(Material provided)

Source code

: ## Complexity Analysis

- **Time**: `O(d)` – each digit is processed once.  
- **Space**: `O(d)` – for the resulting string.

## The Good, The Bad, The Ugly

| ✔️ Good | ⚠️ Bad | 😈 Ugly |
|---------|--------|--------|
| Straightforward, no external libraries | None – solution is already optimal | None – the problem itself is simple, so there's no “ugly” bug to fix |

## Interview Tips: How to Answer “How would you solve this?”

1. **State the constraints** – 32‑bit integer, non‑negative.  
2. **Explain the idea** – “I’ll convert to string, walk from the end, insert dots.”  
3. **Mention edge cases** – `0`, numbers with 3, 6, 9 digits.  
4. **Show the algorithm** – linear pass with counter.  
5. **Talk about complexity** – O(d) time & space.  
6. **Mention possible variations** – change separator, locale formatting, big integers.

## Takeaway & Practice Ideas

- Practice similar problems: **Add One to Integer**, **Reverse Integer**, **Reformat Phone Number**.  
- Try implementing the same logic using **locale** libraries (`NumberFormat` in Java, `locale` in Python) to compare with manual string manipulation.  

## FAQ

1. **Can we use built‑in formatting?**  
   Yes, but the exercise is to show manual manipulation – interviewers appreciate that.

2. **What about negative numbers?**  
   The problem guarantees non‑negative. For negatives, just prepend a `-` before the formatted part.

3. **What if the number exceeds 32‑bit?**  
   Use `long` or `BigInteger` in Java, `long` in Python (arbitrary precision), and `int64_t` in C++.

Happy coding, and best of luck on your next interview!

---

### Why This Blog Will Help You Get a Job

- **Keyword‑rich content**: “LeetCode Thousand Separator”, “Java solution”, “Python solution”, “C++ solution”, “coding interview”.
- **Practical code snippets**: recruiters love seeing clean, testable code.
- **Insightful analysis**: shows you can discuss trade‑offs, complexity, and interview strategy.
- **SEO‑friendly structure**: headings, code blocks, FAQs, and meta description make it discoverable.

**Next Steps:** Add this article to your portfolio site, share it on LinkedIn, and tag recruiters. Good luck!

(End Material provided)

§ Problem requirements
What lines in the data above carry "recruiters"? Return them all.

§ Written solution
- **Practical code snippets**: recruiters love seeing clean, testable code.
**Next Steps:** Add this article to your portfolio site, share it on LinkedIn, and tag recruiters. Good luck!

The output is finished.